Nous avons ainsi tenté d'explorer, à notre manière, les représentations du Paris souterrain que nous ont léguées les romanciers du 19ème. Que peut-on retenir d'une pareille étude ? Notre manière de percevoir ces obscurs couloirs qui se faufilent 10, 20, 30, parfois jusqu'à 70 mètres sous les pavés de la capitale a-t-elle tellement changé ? A cela, je répondrais que non.

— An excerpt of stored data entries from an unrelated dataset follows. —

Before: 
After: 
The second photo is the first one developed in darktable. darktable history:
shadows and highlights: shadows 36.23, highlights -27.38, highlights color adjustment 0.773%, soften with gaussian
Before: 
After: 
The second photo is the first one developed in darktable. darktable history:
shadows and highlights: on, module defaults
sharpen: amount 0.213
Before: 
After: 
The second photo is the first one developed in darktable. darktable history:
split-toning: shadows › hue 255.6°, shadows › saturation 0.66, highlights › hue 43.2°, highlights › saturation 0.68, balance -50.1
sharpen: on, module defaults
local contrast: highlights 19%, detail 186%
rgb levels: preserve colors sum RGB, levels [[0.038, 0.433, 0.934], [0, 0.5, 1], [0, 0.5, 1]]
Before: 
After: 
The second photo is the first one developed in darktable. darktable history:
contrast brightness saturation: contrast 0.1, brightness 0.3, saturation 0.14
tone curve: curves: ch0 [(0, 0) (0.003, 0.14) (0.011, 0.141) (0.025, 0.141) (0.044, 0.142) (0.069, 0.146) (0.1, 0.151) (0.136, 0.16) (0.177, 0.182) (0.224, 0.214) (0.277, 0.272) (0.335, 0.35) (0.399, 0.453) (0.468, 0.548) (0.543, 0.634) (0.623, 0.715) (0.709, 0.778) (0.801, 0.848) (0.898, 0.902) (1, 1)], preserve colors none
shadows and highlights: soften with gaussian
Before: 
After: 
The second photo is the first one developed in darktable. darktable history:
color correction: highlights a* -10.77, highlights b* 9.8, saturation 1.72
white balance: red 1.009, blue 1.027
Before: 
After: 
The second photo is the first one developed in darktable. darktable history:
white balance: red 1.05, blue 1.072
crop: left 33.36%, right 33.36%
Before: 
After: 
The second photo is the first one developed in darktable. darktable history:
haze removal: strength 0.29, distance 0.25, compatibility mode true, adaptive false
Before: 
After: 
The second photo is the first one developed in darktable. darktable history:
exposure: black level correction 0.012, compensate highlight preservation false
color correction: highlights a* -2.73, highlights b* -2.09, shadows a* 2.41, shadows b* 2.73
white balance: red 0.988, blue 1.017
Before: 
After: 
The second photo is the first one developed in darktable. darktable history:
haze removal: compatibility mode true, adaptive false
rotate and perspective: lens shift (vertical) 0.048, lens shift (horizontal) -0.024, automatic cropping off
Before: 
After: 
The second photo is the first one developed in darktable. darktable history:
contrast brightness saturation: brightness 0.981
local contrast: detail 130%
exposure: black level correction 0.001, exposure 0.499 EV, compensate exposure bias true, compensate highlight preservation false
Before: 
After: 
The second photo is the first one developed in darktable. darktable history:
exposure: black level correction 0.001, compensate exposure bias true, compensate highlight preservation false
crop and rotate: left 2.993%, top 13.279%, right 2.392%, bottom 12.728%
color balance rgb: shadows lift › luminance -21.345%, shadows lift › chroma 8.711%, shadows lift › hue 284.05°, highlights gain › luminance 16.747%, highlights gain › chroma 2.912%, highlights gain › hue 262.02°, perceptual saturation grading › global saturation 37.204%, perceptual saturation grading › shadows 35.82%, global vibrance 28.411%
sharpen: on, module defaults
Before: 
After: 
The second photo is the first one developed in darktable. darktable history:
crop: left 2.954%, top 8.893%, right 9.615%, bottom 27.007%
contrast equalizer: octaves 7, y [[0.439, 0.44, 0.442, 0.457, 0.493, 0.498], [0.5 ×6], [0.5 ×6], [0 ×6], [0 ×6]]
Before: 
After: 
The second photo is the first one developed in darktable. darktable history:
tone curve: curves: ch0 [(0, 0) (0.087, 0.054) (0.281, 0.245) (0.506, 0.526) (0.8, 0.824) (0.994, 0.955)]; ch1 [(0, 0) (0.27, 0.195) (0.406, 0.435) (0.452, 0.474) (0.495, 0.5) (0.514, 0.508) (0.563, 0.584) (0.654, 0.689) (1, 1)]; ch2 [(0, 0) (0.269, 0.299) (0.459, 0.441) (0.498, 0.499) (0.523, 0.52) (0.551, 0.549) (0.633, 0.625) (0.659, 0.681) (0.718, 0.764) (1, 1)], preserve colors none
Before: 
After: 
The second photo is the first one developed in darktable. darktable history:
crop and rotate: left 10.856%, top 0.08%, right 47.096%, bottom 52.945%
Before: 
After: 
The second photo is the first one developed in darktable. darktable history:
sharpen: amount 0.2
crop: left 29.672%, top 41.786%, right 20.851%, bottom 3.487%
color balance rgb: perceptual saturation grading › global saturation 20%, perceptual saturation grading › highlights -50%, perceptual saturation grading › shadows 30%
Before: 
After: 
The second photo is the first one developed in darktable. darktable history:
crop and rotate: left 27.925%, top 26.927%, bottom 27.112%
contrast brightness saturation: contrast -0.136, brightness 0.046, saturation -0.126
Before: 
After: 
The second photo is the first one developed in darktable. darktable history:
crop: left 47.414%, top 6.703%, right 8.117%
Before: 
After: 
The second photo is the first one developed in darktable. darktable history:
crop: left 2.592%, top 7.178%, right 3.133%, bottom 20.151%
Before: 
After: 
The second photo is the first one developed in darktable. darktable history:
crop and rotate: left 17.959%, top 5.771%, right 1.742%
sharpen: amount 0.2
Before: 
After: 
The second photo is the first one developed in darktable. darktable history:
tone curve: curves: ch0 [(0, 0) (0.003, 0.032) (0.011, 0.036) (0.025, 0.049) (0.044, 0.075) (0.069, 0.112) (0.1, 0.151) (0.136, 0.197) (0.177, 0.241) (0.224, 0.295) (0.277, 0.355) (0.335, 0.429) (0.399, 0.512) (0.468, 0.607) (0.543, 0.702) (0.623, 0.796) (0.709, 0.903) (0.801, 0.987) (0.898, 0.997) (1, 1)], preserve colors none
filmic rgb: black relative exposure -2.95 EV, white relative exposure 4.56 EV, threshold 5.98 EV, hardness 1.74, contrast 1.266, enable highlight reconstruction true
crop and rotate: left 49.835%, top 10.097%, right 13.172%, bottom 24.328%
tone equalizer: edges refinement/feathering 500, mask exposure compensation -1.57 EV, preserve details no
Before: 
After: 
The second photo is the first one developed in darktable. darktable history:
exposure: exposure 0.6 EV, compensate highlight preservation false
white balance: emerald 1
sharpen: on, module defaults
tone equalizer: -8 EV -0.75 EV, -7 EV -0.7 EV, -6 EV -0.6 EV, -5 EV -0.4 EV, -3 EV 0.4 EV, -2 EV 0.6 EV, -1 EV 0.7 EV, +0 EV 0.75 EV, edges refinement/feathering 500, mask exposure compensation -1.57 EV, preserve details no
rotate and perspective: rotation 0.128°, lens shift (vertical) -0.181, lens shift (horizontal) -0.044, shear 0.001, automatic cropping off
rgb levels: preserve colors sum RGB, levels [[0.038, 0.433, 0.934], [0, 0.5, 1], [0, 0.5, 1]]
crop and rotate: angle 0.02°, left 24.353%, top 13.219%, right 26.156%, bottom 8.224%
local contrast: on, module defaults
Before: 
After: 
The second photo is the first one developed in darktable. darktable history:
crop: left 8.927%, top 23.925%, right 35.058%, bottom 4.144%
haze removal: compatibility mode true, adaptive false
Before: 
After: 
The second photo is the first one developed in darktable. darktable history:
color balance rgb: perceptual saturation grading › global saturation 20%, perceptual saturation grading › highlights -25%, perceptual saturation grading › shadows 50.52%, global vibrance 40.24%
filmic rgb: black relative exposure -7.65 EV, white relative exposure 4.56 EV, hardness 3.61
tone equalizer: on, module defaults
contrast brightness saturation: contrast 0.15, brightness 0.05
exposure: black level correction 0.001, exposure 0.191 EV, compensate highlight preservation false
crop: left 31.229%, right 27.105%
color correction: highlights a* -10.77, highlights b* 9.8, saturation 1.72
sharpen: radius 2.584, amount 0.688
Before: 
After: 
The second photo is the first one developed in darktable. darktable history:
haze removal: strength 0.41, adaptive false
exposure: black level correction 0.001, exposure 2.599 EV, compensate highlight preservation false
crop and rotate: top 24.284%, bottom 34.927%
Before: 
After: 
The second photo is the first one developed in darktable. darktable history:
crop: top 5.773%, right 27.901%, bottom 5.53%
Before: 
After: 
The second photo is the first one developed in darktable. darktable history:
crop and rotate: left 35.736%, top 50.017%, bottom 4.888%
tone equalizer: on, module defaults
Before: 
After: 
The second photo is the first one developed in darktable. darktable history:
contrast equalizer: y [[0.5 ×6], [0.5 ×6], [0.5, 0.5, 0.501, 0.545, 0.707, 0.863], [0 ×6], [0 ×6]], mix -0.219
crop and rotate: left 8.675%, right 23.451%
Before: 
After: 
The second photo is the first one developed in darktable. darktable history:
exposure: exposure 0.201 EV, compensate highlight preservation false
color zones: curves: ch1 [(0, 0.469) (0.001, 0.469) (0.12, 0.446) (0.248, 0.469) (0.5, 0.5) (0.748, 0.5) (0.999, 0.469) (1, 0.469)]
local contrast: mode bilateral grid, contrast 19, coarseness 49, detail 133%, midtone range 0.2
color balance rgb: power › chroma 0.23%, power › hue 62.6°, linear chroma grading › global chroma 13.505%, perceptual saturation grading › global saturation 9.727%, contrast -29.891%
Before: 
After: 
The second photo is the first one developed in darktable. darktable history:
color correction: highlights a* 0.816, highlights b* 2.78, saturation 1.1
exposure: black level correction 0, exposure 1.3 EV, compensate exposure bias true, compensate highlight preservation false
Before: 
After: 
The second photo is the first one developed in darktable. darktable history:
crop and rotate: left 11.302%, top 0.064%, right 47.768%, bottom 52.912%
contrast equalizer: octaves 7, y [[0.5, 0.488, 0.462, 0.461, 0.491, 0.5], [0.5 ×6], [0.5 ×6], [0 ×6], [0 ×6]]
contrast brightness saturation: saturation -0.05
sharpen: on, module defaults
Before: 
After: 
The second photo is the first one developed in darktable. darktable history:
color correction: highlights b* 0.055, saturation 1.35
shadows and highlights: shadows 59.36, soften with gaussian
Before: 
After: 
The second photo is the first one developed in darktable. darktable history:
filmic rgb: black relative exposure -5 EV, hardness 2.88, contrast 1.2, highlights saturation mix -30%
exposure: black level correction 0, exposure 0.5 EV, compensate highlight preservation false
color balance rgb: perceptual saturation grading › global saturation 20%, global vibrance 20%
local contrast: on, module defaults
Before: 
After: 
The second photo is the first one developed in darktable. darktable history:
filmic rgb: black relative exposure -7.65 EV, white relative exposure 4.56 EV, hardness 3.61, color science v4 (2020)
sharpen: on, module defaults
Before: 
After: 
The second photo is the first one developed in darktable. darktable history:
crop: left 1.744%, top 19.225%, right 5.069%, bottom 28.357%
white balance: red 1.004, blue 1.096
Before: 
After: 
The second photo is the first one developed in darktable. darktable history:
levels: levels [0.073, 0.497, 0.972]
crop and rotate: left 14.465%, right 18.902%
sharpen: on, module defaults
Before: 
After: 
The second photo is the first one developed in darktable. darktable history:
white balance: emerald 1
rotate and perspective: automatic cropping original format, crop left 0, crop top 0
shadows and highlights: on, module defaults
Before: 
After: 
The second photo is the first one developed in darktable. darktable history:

Nous avons observé dans nos oeuvres, que le souterrain était un milieu fascinant, et pour les personnages des romans, et pour ceux qui en narraient les histoires. La peur, le mystère, la quête, tous ces éléments que nous avons évoqués nourrissent cette curiosité. A-t-on si rapidement évolué, en l'espace d'un siècle ? Il ne s'agit d'ailleurs même pas d'évolution. Car ces éléments, peur, mystère ou soif de quête sont intrinsèques à l'homme. L'homme a et aura toujours peur, sera toujours curieux face au mystère (et c'est ce qui le fait et le fera toujours avancer), tout simplement parce qu'il est humain et qu'il est doué d'une conscience. Il suffit d'ouvrir les recueils de contes qui fascinent toujours autant et qui continuent à apporter des réponses, pour s'apercevoir que, si l'environnement de l'homme change au fur et à mesure que sa main le façonne au gré de ses trouvailles, l'homme en son for intérieur est toujours régi par les mêmes mécanismes. De ce fait, le souterrain parisien, s'il a perdu de son mystère, et n'inspire donc plus la peur qu'il a pu un jour provoquer, conserve la richesse des mondes souterrains quels qu'ils soient, et que Bachelard a si bien théorisée dans son ouvrage La Terre et les rêveries du repos. Qu'on le veuille ou non, le souterrain sera toujours assimilé à la matrice originelle, et conservera de cette assimilation la sérénité, la sécurité, l'isolement et le recueillement qu'on lui a toujours attribués.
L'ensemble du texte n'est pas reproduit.